È quanto di recente affermato dal Tribunale ecclesiastico regionale di Bari, sul ricorso di uomo affetto da gravi problemi di natura psichica che, per tali ragioni, aveva chiesto la nullità del proprio matrimonio poiché contratto in totale assenza di discrezione di giudizio circa i diritti e doveri essenziali nascenti dallo stesso.
A tale statuizione si era già opposta la moglie, la quale sosteneva di aver legittimamente confidato nella validità del loro vincolo coniugale, non essendo mai venuta a conoscenza del deficit psichico dell’ex marito, ma soltanto di quello motorio. Tale decisione sarebbe stata pertanto contraria all’ordine pubblico e al principio di salvaguardia della validità del vincolo coniugale fatto proprio dalla giurisprudenza di legittimità, poiché non avrebbe minimamente tenuto in considerazione dell’affidamento legittimo e incolpevole della stessa sulla salute psichica del proprio marito. E, pertanto, ne chiedeva tutela.
In vero, anche la Corte d’Appello di Lecce si era pronunciata sulla vicenda, affermando che “il vizio del consenso riscontrato [non poteva dirsi] incompatibile con l’ordine pubblico interno; che il giudice della delibazione deve tenere conto della specificità dell’ordinamento canonico; che, in particolare, il dedotto vizio nella disciplina del codice civile non contempla come elemento essenziale la riconoscibilità; che non vi è un principio generale di ordine pubblico a tutela dell’affidamento, valendo il canone di buona fede solo per le apposizioni unilaterali di condizioni (riserve mentali) vizianti il consenso”.
Parimenti, i giudici della Suprema Corte di Cassazione – dinanzi ai quali nel frattempo era giunta la controversia – rigettavano il ricorso affermando quanto segue: “in tema di delibazione della sentenza ecclesiastica dichiarativa della nullità di un matrimonio concordatario per difetto di consenso, le situazioni di vizio psichico assunte dal giudice ecclesiastico come comportanti inettitudine del soggetto, al momento della manifestazione del consenso, a contrarre il matrimonio non si discostano sostanzialmente dall’ipotesi d’invalidità contemplata dall’art. 120 cod. civ., cosicché è da escludere che il riconoscimento dell’efficacia di una tale sentenza trovi ostacolo in principi fondamentali dell’ordinamento italiano.

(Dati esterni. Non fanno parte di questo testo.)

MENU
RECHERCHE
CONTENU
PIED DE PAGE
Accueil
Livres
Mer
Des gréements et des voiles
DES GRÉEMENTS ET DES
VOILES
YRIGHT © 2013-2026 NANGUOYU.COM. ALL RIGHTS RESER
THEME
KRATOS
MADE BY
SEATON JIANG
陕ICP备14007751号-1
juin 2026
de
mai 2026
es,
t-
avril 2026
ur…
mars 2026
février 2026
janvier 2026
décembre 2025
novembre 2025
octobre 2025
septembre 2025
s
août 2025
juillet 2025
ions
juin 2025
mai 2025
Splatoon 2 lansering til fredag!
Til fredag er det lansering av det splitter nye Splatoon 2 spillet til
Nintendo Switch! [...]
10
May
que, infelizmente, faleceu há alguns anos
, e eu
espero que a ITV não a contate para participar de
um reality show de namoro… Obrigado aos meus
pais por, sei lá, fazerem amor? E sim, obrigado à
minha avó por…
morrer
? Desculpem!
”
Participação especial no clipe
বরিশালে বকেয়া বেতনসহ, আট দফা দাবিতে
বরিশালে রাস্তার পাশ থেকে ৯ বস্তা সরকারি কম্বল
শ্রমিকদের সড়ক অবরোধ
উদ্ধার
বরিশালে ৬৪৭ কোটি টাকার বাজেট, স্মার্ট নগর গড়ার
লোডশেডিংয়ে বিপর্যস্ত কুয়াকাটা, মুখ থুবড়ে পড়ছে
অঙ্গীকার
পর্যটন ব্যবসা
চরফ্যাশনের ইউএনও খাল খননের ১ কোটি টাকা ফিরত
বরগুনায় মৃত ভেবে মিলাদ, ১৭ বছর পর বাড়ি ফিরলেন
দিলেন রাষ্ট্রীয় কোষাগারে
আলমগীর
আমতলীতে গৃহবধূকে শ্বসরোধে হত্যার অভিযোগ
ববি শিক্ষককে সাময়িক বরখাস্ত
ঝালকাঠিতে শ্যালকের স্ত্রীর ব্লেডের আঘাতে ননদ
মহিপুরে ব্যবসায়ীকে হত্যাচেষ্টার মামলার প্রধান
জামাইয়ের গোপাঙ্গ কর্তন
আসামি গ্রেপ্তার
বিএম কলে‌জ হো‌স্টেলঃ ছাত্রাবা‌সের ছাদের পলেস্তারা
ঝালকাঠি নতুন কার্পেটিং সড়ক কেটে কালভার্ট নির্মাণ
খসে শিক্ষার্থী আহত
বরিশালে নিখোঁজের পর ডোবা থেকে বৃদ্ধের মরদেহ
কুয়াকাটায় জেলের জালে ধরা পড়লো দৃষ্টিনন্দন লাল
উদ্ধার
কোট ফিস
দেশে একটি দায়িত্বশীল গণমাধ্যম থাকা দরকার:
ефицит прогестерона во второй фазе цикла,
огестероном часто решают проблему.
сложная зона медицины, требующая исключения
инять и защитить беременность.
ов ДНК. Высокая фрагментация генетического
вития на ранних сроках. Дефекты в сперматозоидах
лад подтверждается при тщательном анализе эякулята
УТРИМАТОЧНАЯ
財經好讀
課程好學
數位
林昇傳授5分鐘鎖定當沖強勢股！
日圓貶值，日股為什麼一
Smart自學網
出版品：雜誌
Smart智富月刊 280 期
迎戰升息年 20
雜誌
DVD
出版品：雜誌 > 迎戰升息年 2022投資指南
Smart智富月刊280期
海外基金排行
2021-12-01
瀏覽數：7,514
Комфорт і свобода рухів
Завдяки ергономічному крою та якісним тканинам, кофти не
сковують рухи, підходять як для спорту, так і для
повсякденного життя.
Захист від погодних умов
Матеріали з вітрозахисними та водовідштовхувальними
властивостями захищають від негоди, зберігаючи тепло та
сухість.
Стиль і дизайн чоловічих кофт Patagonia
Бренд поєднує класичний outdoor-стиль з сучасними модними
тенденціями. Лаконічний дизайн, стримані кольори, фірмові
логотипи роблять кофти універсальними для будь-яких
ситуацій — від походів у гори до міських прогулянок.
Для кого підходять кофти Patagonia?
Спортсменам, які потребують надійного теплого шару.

In particolare, tale contrasto non è ravvisabile sotto il profilo del difetto di tutela dell’affidamento della controparte, poiché, mentre in tema di contratti la disciplina generale dell’incapacità naturale da rilievo alla buona o malafede dell’altra parte, tale aspetto è ignorato nella disciplina dell’incapacità naturale, quale causa d’invalidità del matrimonio, essendo in tal caso preminente l’esigenza di rimuovere il vincolo coniugale inficiato da vizio psichico” (Cass. 6611 del 2015; cfr. anche 19691 del 2014; 1262 del 2011).